Since January, nearly 32,000 wildfires have scorched more 3.3 million acres in the U.S., the National Interagency Fire Center estimates. Currently, 50 active fires are burning across 1.7 million acres. Sadly, the agency says nine of out 10 wildfires are human-caused and therefore preventable. (These are the 30 most destructive wildfires in the U.S. this century.)
Nationally, more than 71.8 million homes are at risk of a fire hazard, reports Risk Factor, an online tool from the nonprofit First Street Foundation that assesses a property’s risk from environmental threat such as fire or flooding.
Not every area in the nation carries the same fire risk. Some counties and states are more prone to wildfires than others, with western states including California, Texas, and Arizona disproportionately at higher risk.
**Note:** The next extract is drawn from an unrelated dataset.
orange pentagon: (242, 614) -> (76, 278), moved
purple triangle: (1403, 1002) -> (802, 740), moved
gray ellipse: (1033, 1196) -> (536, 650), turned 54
To determine the places most likely to have wildfires, 24/7 Wall St. reviewed the National Risk Assessment from climate risk assessment advocacy group First Street Foundation. U.S. counties were ranked based on the percentage of properties with at least a 0.03% risk of burning in 2022.
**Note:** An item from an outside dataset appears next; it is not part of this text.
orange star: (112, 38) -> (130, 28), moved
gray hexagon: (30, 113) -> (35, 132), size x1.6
Based on First Street Foundation’s most recent evaluation, portions of Texas and New Mexico are most vulnerable to a wildfire. Seven high-risk counties are in Texas, followed closely by six in New Mexico. (This is the state where temperature is rising the fastest.)
New Mexico is currently fighting three fires burning 671,493 acres, the National Interagency Fire Center notes. One fire in Texas is scorching 500 acres. Although not on this list, there are 30 large fires in Alaska across 925,548 acres.
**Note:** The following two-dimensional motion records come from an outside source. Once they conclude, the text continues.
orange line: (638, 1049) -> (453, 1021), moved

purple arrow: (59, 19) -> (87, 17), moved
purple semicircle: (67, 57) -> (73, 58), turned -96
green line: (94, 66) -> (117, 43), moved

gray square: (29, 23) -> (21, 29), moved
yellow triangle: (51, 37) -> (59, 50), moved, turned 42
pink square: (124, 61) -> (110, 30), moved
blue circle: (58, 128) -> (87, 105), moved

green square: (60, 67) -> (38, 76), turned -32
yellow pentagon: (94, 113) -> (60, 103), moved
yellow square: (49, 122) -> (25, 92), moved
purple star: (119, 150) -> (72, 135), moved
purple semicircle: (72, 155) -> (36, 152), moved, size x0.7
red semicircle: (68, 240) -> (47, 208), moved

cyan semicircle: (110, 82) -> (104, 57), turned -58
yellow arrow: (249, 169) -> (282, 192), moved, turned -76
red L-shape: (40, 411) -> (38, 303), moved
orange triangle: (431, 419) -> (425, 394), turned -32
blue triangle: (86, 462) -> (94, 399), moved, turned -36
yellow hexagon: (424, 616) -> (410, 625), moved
These fire-borne disasters take a huge human and financial toll. According to risk assessment firm Aon, insured losses from wildfires in three of the past four years – 2017, 2018, and 2020 – have exceeded more than $12 billion in the U.S.
In 2021, 58,968 wildfires burned 7.1 million acres, the Congressional Research Service reported in June. The blazes led to the deaths of 15 firefighters and 33 civilians through October 2021. And just in mid-April, an elderly couple perished in the McBride wildfire in Ruidoso, New Mexico, Reuters reported.